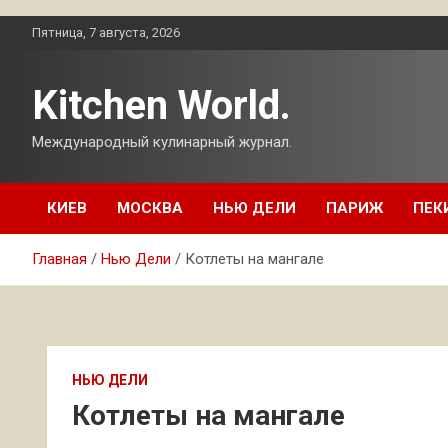
Перейти
Пятница, 7 августа, 2026
к
содержимому
Kitchen World.
Международный кулинарный журнал.
КИЕВ
МОСКВА
НЬЮ ДЕЛИ
ПАРИЖ
ПЕК
Главная
Нью Дели
Котлеты на мангале
НЬЮ ДЕЛИ
Котлеты на мангале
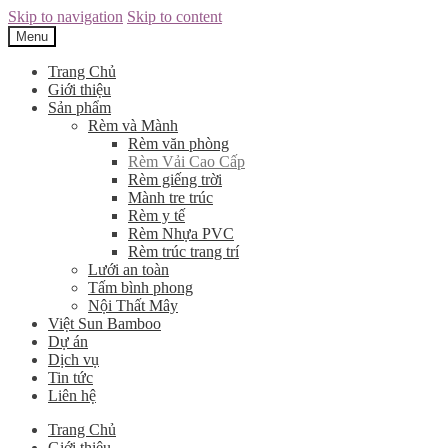
Skip to navigation
Skip to content
Menu
Trang Chủ
Giới thiệu
Sản phẩm
Rèm và Mành
Rèm văn phòng
Rèm Vải Cao Cấp
Rèm giếng trời
Mành tre trúc
Rèm y tế
Rèm Nhựa PVC
Rèm trúc trang trí
Lưới an toàn
Tấm bình phong
Nội Thất Mây
Việt Sun Bamboo
Dự án
Dịch vụ
Tin tức
Liên hệ
Trang Chủ
Giới thiệu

__________

● REQUIRED ACTION
Copy out the stretch of the records from the line that contains "Skip to navigation" through the end of the records, both ends included, reproducing each line unchanged.

● TASK ANSWER
Skip to navigation
Skip to content
Menu
Trang Chủ
Giới thiệu
Sản phẩm
Rèm và Mành
Rèm văn phòng
Rèm Vải Cao Cấp
Rèm giếng trời
Mành tre trúc
Rèm y tế
Rèm Nhựa PVC
Rèm trúc trang trí
Lưới an toàn
Tấm bình phong
Nội Thất Mây
Việt Sun Bamboo
Dự án
Dịch vụ
Tin tức
Liên hệ
Trang Chủ
Giới thiệu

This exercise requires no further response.